3. Vender el patrimonio: enajenar
los activos nacionales –empresas públicas, recursos naturales, tierras– a
compradores extranjeros que paguen en divisas (el programa máximo de las
privatizaciones).
El núcleo de su
argumento, y lo que es absolutamente central para Argentina, es el problema de
la «transferencia», un proceso de doble conversión que implica dos
fases críticas y terriblemente dolorosas:
Fase 1: la transferencia interna (o El superávit fiscal macabro)
Antes de poder
comprar dólares, el Estado debe reunir una enorme cantidad de su moneda local
(pesos). Para juntar esos pesos, no tiene más remedio que:
– Aumentar impuestos y/o reducir el gasto
público de manera brutal. Esto es la austeridad. En el
caso argentino, la narrativa de la «presión tributaria alta» –promovida por las
elites– ha servido para descartar casi por completo la vía de aumentar impuestos
a los sectores de mayor capacidad contributiva (renta financiera, grandes
fortunas, exportadores). Por lo tanto, el ajuste recae de manera abrumadora en
la segunda variable: el recorte del gasto.
Este esfuerzo
fiscal contractivo es el que crea el superávit primario: el
Gobierno, en pesos, recauda más de lo que gasta internamente. Pero este
superávit no es un signo de salud; es el síntoma de una hemorragia interna. Es
un «ahorro forzado» extraído de las entrañas de la economía doméstica. Para
lograrlo, el Gobierno:
– Elimina subsidios al transporte, la energía y
los servicios públicos. La nafta, el gas y la luz se vuelven artículos de lujo,
encareciendo toda la cadena de producción y el costo de vida.
– Recorta brutalmente los presupuestos de salud,
educación, ciencia y tecnología. Los hospitales públicos se quedan sin insumos,
las escuelas se caen a pedazos, los investigadores emigran.

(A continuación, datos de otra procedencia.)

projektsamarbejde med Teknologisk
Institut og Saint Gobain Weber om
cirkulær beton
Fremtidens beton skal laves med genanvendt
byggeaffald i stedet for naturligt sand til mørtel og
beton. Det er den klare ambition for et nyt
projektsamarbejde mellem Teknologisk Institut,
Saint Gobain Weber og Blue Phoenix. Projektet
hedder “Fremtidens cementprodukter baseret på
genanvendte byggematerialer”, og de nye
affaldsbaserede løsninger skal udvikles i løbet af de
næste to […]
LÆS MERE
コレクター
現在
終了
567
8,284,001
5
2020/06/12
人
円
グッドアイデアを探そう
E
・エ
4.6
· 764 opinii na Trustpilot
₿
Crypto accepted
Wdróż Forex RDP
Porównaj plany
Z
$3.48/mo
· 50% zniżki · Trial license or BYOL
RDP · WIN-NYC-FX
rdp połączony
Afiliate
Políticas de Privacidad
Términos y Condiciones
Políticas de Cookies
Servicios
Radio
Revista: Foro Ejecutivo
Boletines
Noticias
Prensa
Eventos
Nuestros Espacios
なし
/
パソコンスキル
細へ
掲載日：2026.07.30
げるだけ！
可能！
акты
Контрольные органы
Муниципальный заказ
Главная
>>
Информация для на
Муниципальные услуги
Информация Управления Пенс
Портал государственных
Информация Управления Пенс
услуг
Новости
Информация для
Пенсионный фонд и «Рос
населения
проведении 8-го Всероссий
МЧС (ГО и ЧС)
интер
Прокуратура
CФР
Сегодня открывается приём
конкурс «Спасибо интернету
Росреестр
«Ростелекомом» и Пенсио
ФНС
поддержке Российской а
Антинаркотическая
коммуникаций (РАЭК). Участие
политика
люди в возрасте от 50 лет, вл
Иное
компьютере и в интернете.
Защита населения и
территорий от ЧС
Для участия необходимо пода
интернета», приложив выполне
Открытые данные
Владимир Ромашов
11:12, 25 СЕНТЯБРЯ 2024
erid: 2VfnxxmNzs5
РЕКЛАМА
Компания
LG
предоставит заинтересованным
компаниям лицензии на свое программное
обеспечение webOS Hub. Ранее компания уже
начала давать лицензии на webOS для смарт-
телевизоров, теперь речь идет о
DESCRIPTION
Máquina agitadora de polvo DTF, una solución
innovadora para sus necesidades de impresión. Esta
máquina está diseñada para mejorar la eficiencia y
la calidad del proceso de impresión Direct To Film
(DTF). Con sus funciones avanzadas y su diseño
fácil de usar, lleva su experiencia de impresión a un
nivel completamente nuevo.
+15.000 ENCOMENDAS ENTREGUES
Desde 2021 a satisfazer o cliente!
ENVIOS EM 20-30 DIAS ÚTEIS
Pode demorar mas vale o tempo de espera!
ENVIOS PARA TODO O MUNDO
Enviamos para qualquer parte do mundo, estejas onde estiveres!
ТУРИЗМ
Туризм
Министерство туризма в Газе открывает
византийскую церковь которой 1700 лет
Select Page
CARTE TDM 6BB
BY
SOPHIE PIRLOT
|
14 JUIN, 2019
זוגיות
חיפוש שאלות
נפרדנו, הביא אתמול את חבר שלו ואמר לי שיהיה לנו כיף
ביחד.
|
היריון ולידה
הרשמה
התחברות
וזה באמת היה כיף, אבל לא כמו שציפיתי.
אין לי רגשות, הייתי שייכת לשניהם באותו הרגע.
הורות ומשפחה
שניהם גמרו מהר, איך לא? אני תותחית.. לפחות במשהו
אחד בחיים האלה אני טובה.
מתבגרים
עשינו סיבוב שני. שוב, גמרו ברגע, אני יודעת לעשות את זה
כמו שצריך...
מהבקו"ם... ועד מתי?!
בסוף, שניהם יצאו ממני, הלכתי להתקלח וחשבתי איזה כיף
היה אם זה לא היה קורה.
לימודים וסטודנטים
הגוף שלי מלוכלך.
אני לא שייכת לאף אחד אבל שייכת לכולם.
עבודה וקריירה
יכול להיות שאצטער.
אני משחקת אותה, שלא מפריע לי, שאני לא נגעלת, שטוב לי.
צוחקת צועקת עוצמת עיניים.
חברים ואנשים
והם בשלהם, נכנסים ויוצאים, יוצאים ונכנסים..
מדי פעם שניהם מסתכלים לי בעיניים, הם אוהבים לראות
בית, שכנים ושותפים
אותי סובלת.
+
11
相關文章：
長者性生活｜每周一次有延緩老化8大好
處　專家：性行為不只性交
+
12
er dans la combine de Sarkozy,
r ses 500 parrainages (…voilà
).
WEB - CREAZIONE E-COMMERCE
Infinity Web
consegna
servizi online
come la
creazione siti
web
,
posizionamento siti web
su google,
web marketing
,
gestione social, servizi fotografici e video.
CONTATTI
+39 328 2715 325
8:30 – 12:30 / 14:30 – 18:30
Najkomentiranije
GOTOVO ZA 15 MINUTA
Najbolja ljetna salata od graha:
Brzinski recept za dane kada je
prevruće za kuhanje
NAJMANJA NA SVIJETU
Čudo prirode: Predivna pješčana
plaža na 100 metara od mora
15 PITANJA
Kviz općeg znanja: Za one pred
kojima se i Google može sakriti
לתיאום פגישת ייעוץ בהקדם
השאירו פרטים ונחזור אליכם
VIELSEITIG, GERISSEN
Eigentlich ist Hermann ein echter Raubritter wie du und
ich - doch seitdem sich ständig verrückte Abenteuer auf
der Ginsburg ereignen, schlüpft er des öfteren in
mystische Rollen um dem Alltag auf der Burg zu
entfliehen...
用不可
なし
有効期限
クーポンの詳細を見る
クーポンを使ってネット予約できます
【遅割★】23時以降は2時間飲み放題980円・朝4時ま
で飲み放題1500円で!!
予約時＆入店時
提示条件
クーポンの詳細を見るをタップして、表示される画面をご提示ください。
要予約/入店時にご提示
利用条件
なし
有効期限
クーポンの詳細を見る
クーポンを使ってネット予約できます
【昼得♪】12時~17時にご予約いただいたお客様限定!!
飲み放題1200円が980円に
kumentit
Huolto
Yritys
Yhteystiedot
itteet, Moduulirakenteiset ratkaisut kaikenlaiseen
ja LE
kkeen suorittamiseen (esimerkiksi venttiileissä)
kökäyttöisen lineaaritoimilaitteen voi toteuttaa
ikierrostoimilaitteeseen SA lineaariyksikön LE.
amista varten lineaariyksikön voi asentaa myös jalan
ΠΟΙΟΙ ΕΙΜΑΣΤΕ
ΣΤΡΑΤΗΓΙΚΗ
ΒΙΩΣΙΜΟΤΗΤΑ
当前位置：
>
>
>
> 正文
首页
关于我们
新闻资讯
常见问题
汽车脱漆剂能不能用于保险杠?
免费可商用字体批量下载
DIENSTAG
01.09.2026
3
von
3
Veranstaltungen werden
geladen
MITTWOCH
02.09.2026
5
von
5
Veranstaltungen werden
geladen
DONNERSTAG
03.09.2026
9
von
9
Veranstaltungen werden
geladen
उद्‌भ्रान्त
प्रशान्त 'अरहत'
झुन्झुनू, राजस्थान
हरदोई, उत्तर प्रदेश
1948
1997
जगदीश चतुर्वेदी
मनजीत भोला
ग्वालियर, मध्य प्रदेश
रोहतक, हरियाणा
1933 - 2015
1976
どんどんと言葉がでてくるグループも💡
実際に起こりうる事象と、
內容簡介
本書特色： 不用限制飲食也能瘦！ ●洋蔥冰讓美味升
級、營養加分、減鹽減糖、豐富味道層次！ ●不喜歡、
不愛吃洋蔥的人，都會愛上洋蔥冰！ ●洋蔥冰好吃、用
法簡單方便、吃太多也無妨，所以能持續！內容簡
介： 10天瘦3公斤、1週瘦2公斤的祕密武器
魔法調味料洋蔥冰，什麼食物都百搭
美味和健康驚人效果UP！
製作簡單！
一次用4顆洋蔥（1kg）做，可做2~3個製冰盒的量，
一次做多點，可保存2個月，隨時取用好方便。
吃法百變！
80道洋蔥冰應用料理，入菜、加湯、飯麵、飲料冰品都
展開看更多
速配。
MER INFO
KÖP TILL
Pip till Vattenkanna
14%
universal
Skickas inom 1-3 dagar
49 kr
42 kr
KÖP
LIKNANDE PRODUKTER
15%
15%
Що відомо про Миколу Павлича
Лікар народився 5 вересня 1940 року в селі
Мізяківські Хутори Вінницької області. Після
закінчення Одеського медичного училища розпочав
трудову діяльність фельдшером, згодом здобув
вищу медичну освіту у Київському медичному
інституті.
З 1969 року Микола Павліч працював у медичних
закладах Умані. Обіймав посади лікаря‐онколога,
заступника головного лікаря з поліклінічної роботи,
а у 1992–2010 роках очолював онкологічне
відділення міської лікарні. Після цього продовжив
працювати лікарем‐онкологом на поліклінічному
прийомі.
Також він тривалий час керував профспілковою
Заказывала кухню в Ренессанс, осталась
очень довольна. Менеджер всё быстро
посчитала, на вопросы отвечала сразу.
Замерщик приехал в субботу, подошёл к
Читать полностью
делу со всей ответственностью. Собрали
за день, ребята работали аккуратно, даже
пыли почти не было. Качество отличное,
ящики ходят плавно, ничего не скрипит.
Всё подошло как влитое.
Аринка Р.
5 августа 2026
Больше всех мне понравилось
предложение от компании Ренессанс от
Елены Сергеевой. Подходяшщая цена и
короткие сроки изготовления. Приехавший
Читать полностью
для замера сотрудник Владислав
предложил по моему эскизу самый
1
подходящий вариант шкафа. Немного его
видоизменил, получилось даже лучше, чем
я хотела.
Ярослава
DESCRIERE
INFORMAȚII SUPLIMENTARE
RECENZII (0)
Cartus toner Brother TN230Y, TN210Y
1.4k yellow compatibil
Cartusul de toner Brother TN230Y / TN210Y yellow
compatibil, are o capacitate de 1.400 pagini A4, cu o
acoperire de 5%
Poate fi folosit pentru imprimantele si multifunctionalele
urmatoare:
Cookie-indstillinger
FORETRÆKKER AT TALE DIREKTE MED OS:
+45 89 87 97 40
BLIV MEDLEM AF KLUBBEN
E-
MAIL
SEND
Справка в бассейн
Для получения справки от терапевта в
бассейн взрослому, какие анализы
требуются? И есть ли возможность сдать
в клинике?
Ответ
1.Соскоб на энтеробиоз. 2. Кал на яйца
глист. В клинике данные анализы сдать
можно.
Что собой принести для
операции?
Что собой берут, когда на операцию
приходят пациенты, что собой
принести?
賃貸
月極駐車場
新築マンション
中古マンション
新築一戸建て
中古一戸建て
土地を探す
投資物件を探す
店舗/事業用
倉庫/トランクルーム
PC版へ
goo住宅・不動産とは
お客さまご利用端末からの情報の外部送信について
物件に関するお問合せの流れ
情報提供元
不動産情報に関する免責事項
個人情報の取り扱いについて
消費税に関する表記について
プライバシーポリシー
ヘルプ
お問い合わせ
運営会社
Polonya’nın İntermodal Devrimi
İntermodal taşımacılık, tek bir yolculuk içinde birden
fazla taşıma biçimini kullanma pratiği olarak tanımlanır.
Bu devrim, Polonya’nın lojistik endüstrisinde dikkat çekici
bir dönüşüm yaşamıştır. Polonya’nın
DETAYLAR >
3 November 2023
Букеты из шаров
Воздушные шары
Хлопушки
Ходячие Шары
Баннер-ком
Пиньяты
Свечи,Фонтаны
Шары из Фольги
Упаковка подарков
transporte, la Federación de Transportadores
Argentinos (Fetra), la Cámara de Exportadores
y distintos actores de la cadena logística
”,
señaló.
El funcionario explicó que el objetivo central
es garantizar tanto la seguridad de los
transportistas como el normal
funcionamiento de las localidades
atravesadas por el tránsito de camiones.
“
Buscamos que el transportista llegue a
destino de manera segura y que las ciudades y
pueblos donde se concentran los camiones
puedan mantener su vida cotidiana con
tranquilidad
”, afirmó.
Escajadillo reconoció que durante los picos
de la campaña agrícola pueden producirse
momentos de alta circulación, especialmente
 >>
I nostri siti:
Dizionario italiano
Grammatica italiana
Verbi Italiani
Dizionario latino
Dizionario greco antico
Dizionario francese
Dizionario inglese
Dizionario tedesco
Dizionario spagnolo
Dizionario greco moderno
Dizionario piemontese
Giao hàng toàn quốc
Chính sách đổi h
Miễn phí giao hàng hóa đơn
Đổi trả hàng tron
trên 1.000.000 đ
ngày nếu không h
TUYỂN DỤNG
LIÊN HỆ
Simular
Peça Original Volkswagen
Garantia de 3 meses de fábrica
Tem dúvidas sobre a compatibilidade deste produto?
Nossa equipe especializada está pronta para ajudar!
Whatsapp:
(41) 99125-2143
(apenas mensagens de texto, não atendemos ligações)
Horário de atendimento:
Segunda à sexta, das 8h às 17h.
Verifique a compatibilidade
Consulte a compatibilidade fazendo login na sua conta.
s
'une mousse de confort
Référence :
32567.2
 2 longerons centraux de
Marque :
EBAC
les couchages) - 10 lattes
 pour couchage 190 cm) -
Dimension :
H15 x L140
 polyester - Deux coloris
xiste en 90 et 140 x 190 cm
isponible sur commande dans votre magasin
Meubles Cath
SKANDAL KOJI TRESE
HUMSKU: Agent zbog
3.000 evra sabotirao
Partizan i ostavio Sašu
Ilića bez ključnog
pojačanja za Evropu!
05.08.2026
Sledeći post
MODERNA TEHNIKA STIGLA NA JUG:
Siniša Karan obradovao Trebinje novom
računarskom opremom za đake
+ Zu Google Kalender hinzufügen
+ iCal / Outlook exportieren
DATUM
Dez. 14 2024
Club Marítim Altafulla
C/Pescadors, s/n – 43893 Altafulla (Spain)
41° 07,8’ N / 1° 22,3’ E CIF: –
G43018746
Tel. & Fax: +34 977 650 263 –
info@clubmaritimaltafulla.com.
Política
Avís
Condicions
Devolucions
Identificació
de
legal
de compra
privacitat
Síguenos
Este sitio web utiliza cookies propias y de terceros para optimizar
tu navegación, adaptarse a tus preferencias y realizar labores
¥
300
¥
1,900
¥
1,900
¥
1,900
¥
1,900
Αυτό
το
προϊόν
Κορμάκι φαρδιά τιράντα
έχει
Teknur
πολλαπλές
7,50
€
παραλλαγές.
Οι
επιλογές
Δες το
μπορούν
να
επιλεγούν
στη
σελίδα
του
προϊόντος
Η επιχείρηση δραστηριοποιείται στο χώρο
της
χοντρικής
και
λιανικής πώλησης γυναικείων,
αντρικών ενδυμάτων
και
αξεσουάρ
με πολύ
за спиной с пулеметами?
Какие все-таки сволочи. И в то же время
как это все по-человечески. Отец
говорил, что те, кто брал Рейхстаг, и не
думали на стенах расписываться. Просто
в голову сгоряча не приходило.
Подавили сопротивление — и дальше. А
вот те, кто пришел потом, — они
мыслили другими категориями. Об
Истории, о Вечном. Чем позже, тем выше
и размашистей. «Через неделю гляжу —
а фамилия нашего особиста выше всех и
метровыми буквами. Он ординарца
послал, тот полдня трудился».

– Congela pensiones y salarios de
estatales, que se desploman en términos reales frente a una inflación
galopante, profundizando la recesión al eliminar el poder de compra de la
población.
Fase 2: la transferencia externa (La conversión final)
Una vez que el
Estado ha logrado su «victoria» macabra –ha juntado miles de millones de pesos
empobreciendo a su población–, debe convertir esos pesos en dólares. Aquí surge
otro problema keynesiano: esa conversión masiva puede deprimir aún más el valor
de la moneda local, si las elites exportan y necesitan un tipo de cambio
devaluado, generando más inflación y haciendo, paradójicamente, que cada vez se
necesiten más pesos para comprar la misma cantidad de dólares. Finalmente, con
los dólares comprados gracias a un sistema extraccionista de exportaciones
privadas, el Gobierno realiza el pago puntual a sus acreedores internacionales.
El FMI, los
mercados financieros y los editorialistas del establishment felicitan al
Gobierno por su «disciplina fiscal» y su «compromiso con los compromisos». Es
la consagración de la apariencia. Keynes argumentaría, hoy como ayer, que este
esfuerzo no solo es moralmente obsceno en un país con índices de pobreza
récord, sino que es económicamente insostenible. Una población empobrecida y
una economía devastada no pueden generar la riqueza real necesaria para pagar
la deuda en el futuro. El superávit se logra no porque la economía sea más
eficiente y pujante, sino porque se ha empobrecido a su gente hasta el hueso.
El experimento
económico en curso en la Argentina va mucho más allá de un simple plan de
ajuste. Es parte de una ofensiva estratégica de mayor alcance cuyo objetivo
final es el vaciamiento definitivo de la democracia. En este nuevo
régimen, la soberanía popular queda confinada a elegir cada cuatro años entre
gestiones tecnocráticas que varían en su estilo, pero no en su sustancia, todas
ellas comprometidas con la misma hoja de ruta predefinida por los acreedores y
los grupos de poder económico. Las elecciones se convierten en meros mecanismos
de validación residual de una arquitectura de poder que se decide en otra
parte.
Lo más
llamativo, y quizás lo más trágico, es el grado en el que este relato ha sido
internalizado. La obsesión por el equilibrio fiscal como un fin en sí mismo,
desconectado de cualquier consideración sobre el desarrollo, el empleo o la
justicia social, es el triunfo supremo de la apariencia sobre la sustancia. Es
la victoria de una elite que ha logrado que se naturalice como sentido común
que el bienestar de los mercados de deuda es infinitamente más importante que
el bienestar de la mitad de la población que está bajo la línea de pobreza.